_AIM OF THE TASK_:
Find the line containing "Table 1. Cytological" in the material below, then please transcribe it and each line after it exactly, without the pictures.

_DATA SHOWN_:
-- -- --

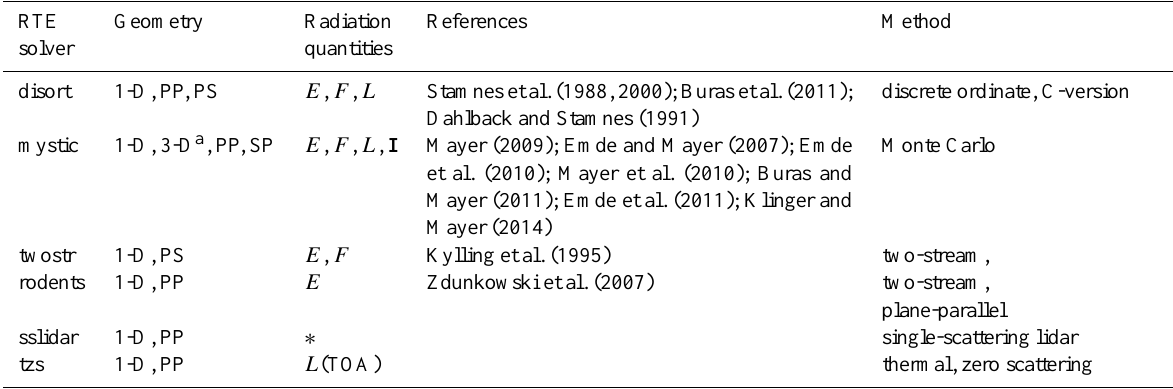
Table 1. The radiative transfer equation solvers currently implemented in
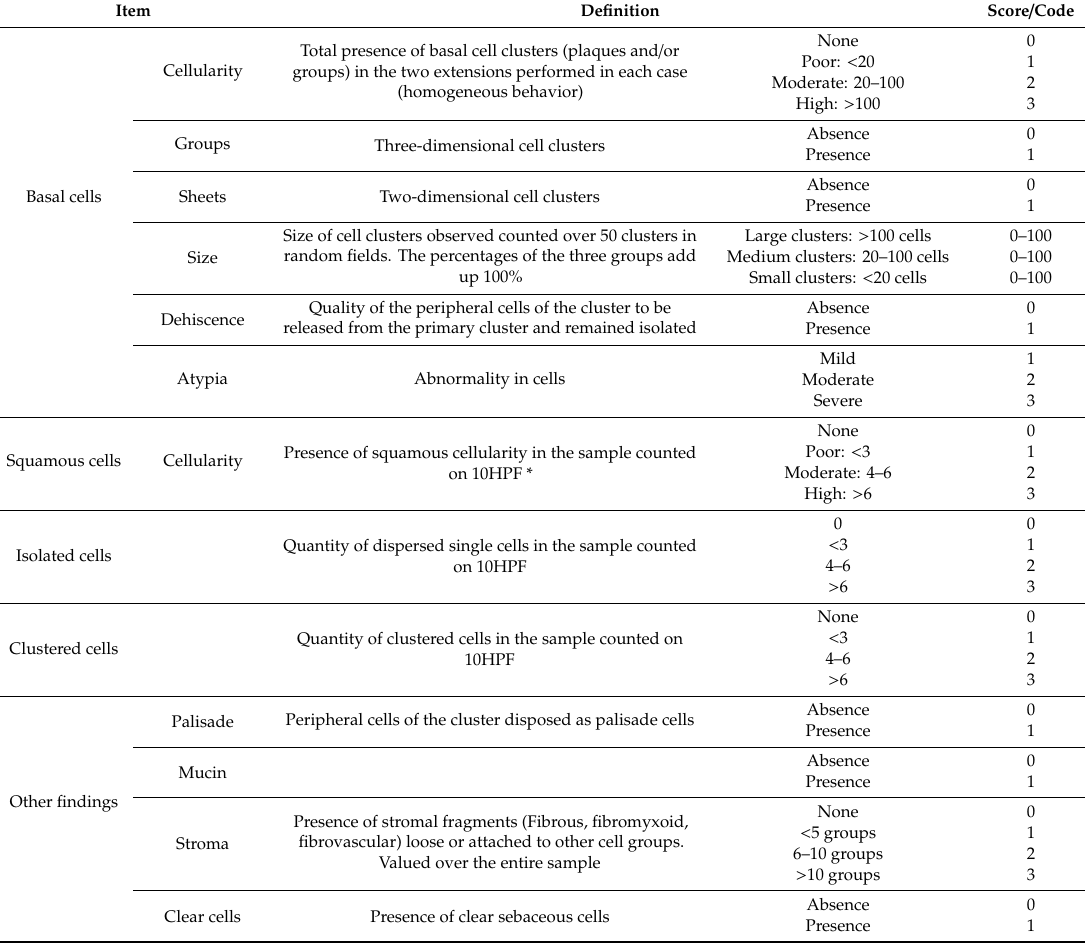
Table 1. Cytological features of skin tissue scoring system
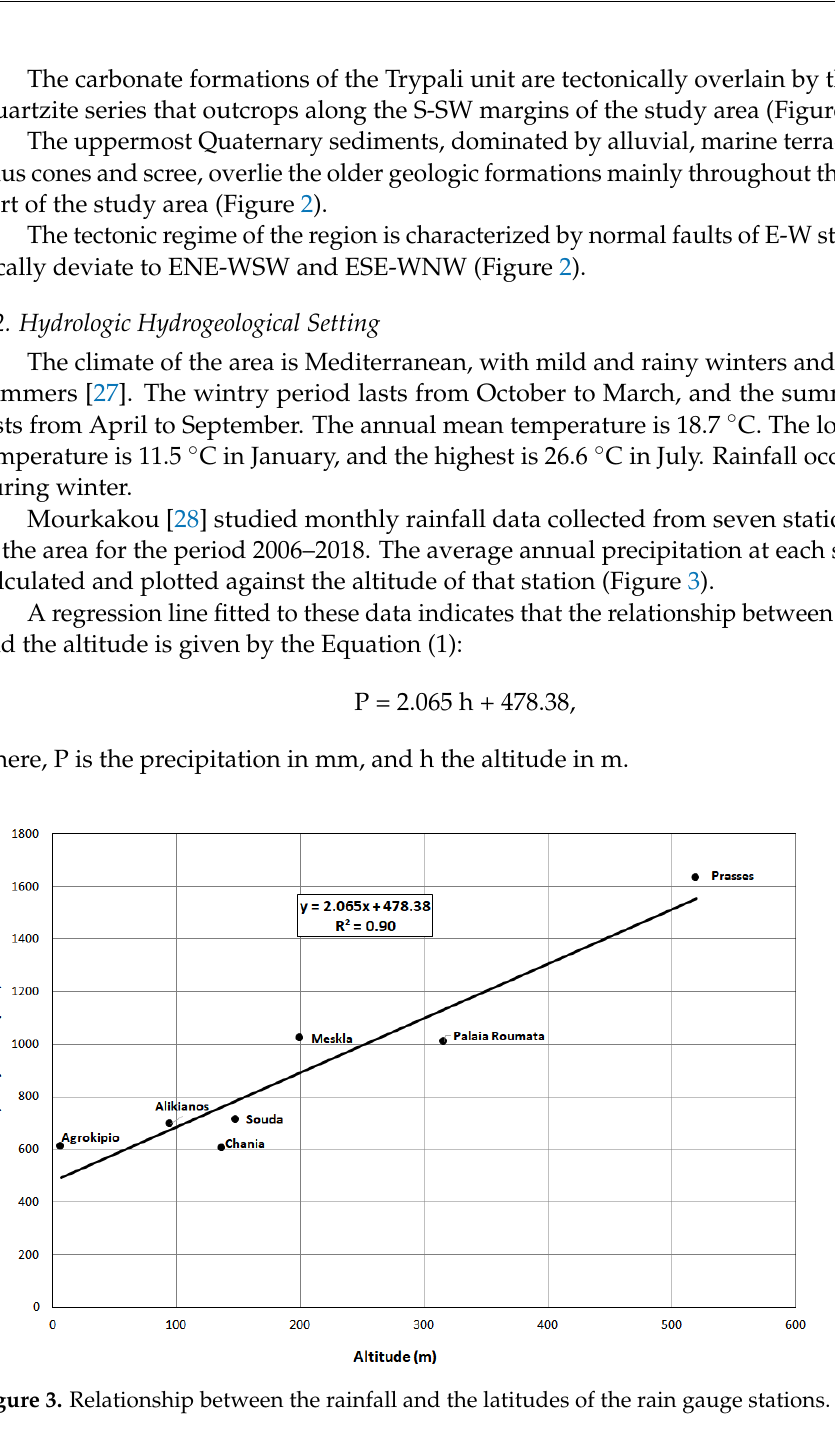
Figure 2. Geological map of the study area. The rectangle shows the area of the detailed flow model.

-- -- --

_SOLUTION BELOW_:
Table 1. Cytological features of skin tissue scoring system
Figure 2. Geological map of the study area. The rectangle shows the area of the detailed flow model.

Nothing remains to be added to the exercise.